Voltando ao que interessa ou seja, sexo, na verdade, imagino que ele devia cavaca-la pois o mesmo não aguentaria mil e uma noites sem sexo naquele ambiente luxuriante, mas isso a estória ou mesmo minha pudica e tramontina avó com certeza suprimiram.     

Daí se conclui algumas coisas. Uma delas, que os grandes filhos da puta sempre conseguem belas mulheres. Ainda escreverei sobre estes que chamamos amigos em alguma ocasião. E outra, que uma mulher, que tenha um repertório a mais, que saiba cativar, contar, ou talvez, fazer uma história (ou História) com a gente consegue manter a cabeça dela sobre os ombros e a nossa dentro dela.     

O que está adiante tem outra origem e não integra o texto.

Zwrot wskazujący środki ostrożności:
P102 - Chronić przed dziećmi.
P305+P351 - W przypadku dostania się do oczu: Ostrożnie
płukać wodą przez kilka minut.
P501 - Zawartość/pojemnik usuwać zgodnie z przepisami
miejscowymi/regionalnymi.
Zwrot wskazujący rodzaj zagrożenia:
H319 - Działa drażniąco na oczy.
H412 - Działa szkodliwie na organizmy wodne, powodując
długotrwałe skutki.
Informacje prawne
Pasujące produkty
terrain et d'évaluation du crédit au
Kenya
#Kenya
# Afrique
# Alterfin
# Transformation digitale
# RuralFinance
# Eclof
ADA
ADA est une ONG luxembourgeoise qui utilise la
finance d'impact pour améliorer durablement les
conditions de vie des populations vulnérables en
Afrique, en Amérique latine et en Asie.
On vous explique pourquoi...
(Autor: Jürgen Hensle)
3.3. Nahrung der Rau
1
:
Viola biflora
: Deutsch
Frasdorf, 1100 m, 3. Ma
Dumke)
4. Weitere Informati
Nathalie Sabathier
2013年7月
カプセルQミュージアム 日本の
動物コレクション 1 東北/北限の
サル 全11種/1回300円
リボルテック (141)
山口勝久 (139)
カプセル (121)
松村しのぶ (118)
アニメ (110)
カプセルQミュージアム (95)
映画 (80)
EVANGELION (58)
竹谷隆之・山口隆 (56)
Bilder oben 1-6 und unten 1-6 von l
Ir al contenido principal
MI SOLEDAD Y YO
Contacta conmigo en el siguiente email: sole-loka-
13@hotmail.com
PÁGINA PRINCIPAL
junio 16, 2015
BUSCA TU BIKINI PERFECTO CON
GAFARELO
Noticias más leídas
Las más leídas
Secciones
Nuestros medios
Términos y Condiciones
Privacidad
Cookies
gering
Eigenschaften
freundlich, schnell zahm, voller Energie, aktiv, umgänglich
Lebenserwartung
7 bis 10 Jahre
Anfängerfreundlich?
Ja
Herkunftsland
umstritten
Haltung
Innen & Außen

Então, caras senhoritas, e principalmente senhoras, instruam-se, sejam agradáveis, guardando seus queixumes onde um homem jamais irá pisar em sã consciência, ou, espere a idade de minha avó para ser poliqueixosa. Depois, trate-nos como um sultão, divirta-nos, que mesmo após mil e uma noites, e num período de criatividade faltante, manteremos vossa linda cabecinha no lugar. O mesmo vale para os improváveis homens que possam ler essas linhas mal rabiscadas. Sempre tento aconselhar mulheres pois tenho especial apreço por elas.     

Mas, acima de tudo, lembre-se: faça o possível para ser apresentáveis (naqueles parâmetros), pois acho que as feias passariam longe do harém do sultão, e mesmo que isso fosse mais seguro, nenhuma mulher iria querer ficar no caridó, não é?